12月6日待降節第2主日
赤波江神父の黙想のヒント

 「私たちは、義の宿る新しい天と新しい地とを、
神の約束に従って待ち望んでいるのです」(使徒ペトロの第二の手紙3:13)

 聖書の中には「滅びる」という言葉が時々見られます。今日のペトロの手紙でも「全てのものは滅び去る」という言葉が出てきました。でも何のために滅び去るのでしょうか。用事が済んだから滅び去るのでしょうか。そうではありません。新しいものが生まれるために古いものは去らなければならないのですね。ですから聖書の視点はいつも新しさ、誕生なのですね。時は過ぎ去る、それは新しいものが生まれるためにこそ古い時は過ぎ去らなければならないということなのですね。

 毎年4月頃桜の花は私たちを楽しませてくれます。やがて花が終わった後は葉が出て半年近く桜の木は緑の葉で繁っています。やがて秋が深まると葉は散ってしまいます。どうして葉は散るのでしょうか。寒くなって枯れるだけなのでしょうか。いいえ、そうではありません。桜の葉は来年花を咲かせるために準備してその使命を終えて散るわけで、つまり命を譲り渡すのですね。しかもわずか2週間の桜のために葉は半年間も太陽の光を受けながら準備するわけですね。

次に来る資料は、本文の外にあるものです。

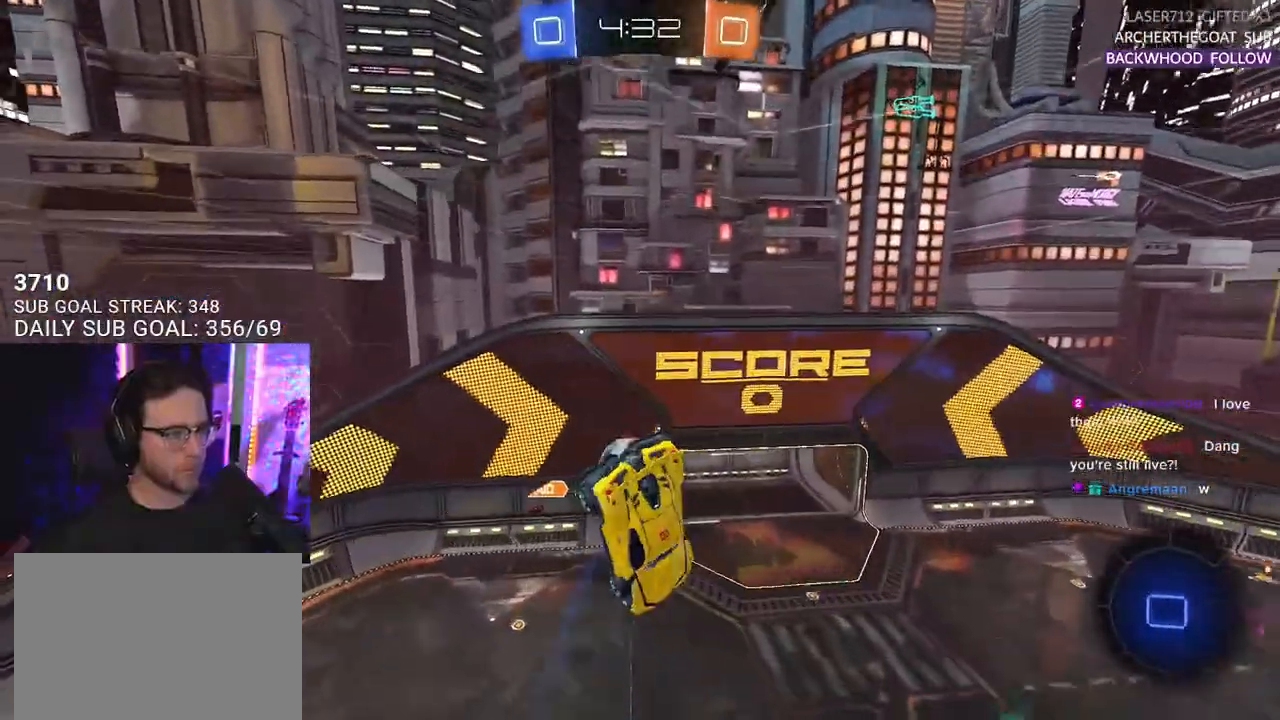
{"buttons": ["R2"], "left_stick": "center", "right_stick": "center", "events": [[67, "left_stick", "up-left"], [350, "left_stick", "center"], [383, "R1", "up"]]}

 人間も同じでなぜ死ぬのかというと、年を取ったからではなく次の世代のために命を譲り渡すためなのですね。このようにして人の命は有史以来延々と受け継がれてきました。人の誕生は大切なこと、同じように人が死ぬことも大切なこと、しかもよりよく死ぬことはもっと大切なことです。ですから人が亡くなったときの儀式は一般に葬式といわれますが、正しい意味では「命の伝達式」でなければならないのですね。しかもそれで終わりではなく、亡くなった後は記憶として残された人の人生の道案内にならなければならないのですね。

 そろそろ人生のマラソンのラストスパートに来ている人も多いと思います。しっかりと次の世代にバトンタッチしましょう。